EXHIBIT 10.8
[FORM]
January 10, 2024
Toro CombineCo, Inc.
Informa PLC
5 Howick Place
London, SW1P 1WG
UK
Re: Lock-Up of Toro CombineCo Shares
Ladies and Gentlemen:
Reference is made to that certain Agreement and Plan of Merger (the “Merger Agreement” and the transactions contemplated by the Merger Agreement, the “Merger”), dated as of January 10, 2024, made by and among TechTarget, Inc., a Delaware corporation (“Toro”), Toro CombineCo, Inc., a Delaware corporation and a direct, wholly owned Subsidiary of Toro (the “Company”), Toro Acquisition Sub, LLC, a Delaware limited liability company and a direct, wholly owned Subsidiary of the Company (“Toro Merger Sub”), Informa PLC, a public limited company organized under the laws of England and Wales (“Ivory Parent”), Informa US Holdings Limited, a private company organized under the laws of England and Wales and an indirect, wholly owned Subsidiary of Ivory Parent (“Ivory HoldCo”), and Informa Intrepid Holdings, Inc., a Delaware corporation and a direct, wholly owned Subsidiary of Ivory HoldCo (“Bluefin”). If the Merger is not consummated, this agreement will be void ab initio with no further force or effect.
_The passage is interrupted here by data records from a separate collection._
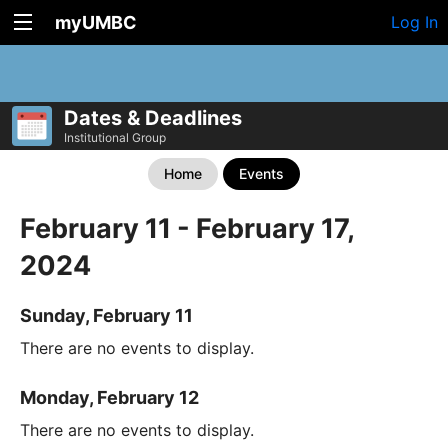
myUMBC
Log In
Dates & Deadlines
Institutional Group
Home
Events
February 11 - February 17,
2024
Sunday, February 11
There are no events to display.
Monday, February 12
There are no events to display.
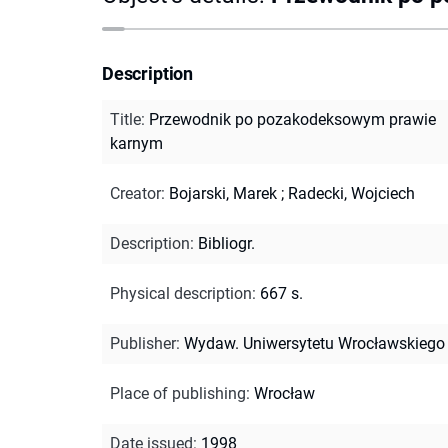
Description
Title
:
Przewodnik po pozakodeksowym prawie
karnym
Creator
:
Bojarski, Marek
;
Radecki, Wojciech
Description
:
Bibliogr.
Physical description
:
667 s.
Publisher
:
Wydaw. Uniwersytetu Wrocławskiego
Place of publishing
:
Wrocław
Date issued
:
1998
In recognition of the benefit and the consideration that the undersigned is to receive in the Merger in respect of his or her Toro restricted stock units that are (1) unvested as of immediately prior to the consummation of the Merger and (2) become fully vested and nonforfeitable as a result of the consummation of the Merger (the “RSUs”), and for other good and valuable consideration, the receipt and sufficiency of which are hereby acknowledged, the undersigned has agreed to certain restrictions on transfers of a certain number of shares of common stock of the Company that will be owned by the undersigned immediately following the consummation of the Merger, which number of shares shall be determined as follows:
Step 1: Multiply the number of RSUs by the closing price of one share of Toro common stock at the last close of trading on NASDAQ that immediately precedes the consummation of the Merger.
Step 2: Multiply the amount determined in Step 1 by the undersigned’s highest marginal combined state, federal and local tax rate in effect on the date of the consummation of the Merger, which for illustration as of the date hereof is [39.45% for Mr. Hawk] [43.05% for Mr. Strakosch] [48.45% for Mr. Cotoia, Mr. Noreck, Ms. Kitchens and Mr. Niemiec].
Step 3: Subtract the gross Cash Amount Per Share (as that term is defined in the Merger Agreement) related to the RSUs from the amount determined in Step 2.